CHAPTER I.

INTRODUCTION.

In a land which depends to a very large extent on agricultural and pastoral pursuits and industries some knowledge of the animal and vegetable life of the country should be taught in every school, and the love of Nature in all her varied aspects should be inculcated in every child. The best way of acquiring such knowledge is by observation, and every child is more or less a naturalist from the start. It has been said that man is a classificatory animal, and it is wonderful how most children begin to collect such objects as interest them, and how, unconsciously, they begin to classify them.

But, hand-in-hand with observational work, a certain amount of instruction is very helpful, and if the one can work in harmoniously with the other progress in the knowledge of Nature is greatly facilitated. Books conveying instruction in botany are common enough, but those dealing with the rudiments of zoological work in a form sufficiently attractive to the uninformed reader are by no means numerous. I do not know of any work dealing with the animals which are frequently met with in New Zealand, and in the hope of partly supplying this want I propose to write a few sketches of the wild life of the country, in which I shall attempt to give some account of those which are most common. The late Professor Hutton and Mr. James Drummond, of Christchurch, published some years ago a valuable work entitled “Animals of New Zealand,” which should be in every school library. This, besides being rather expensive for most private readers, is a more or less technical work, and deals only with the higher vertebrate fauna indigenous to these Islands. Excellent little articles appear from time to time in the School Journal, but these are not readily procurable.

In all centres of settlement the animal life is almost as much due to foreign immigration as the people are; but observers cannot tell this fact without some assistance, and one of the difficulties with which all embryo naturalists are met is to know which plants and animals are native and which are introduced. Let me illustrate this.

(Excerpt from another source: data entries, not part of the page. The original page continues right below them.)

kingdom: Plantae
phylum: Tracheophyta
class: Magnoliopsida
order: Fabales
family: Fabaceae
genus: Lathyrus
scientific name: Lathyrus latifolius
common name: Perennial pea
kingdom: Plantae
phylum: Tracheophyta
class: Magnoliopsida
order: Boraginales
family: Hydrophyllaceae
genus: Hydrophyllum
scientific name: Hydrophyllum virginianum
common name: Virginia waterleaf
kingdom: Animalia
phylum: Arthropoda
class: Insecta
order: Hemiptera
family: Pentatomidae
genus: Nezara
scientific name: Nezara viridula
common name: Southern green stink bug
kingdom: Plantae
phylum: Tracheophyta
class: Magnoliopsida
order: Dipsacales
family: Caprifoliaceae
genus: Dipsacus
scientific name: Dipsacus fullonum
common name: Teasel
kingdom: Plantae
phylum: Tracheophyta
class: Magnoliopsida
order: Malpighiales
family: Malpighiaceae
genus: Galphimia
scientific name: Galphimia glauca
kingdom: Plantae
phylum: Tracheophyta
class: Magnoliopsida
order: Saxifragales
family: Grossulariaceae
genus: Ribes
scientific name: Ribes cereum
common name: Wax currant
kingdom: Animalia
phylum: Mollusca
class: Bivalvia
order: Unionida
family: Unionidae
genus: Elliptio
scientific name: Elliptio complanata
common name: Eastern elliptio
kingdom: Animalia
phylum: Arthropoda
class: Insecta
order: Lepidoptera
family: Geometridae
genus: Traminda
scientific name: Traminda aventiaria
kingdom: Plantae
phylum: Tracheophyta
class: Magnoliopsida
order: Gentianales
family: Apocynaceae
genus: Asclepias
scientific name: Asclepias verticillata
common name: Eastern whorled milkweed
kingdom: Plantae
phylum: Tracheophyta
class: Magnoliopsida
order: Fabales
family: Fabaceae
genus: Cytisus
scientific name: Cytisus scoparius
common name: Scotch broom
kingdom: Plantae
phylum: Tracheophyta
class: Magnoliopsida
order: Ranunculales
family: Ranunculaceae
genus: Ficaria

Living as I do in a suburb of Dunedin, just outside the Town Belt, I observe in my walks that in this neighbourhood certain species of birds are very common. They are house-sparrows, blackbirds, thrushes, starlings, and hedge-sparrows. These are all forms which have been introduced from Great Britain. Almost as abundant, but more erratic in their occurrence, are wax-eyes (or twinkies) and goldfinches—the former a somewhat recent immigrant, apparently from Australia, and the latter introduced from Britain. Less abundant in varying degree are grey warblers, tomtits, fan-tailed flycatchers, chaffinches, greenfinches, an occasional yellowhammer, and a little brown owl. The first three are natives, the rest are introduced. The native bell-bird (or korimako) visits the gardens from time to time, especially when the trees are in flower; while occasionally in the outlying districts one hears or sees a tui or a morepork: these are all natives. In the more open country introduced skylarks are common, as are the native ground-larks, or pipits. On the seashore are numerous species of birds, but these are all indigenous species. On still nights one often hears the black swans flying overhead in their migrations from one sheet of water to another: these were introduced from Western Australia.

About the house are occasionally a few mice, and in town brown rats are common. These are not kept in check by the dogs and cats which are common in many houses. During the nights hedgehogs roam about the gardens, and are far more common than unobservant people have any notion of. All these and the other mammals met with, such as horses and cattle, sheep, goats, pigs, and rabbits, were originally introduced, mostly from Britain.

When I go to work in the garden I turn up numerous earthworms, nearly all belonging to introduced species—unless I start to trench in new ground, when I come on native species. The wood-lice are introduced; so are the earwigs, which are so common in the north end of Dunedin; so are all the slugs and snails. The bees and humble-bees are introduced, as are the large drone-flies which visit so many of our flowers in autumn and early winter. Nearly all the plants in our fields, orchards, and gardens, cultivated ones and weeds alike, are of foreign origin; so are the aphides and scale insects which infest them. The flies which infest our houses and carry dirt and disease in all directions are foreigners; so are the borers which destroy our houses and furniture; and so also are bugs, fleas, and lice, which are harboured in dirty surroundings.

The question might well be asked, Where do the native species come in? The answer would have to be that wherever man goes certain species of animals and plants follow him, and become established if the conditions are suitable; while another section he either takes with him for their utility or introduces afterwards for various reasons; and the native species gradually get pushed out.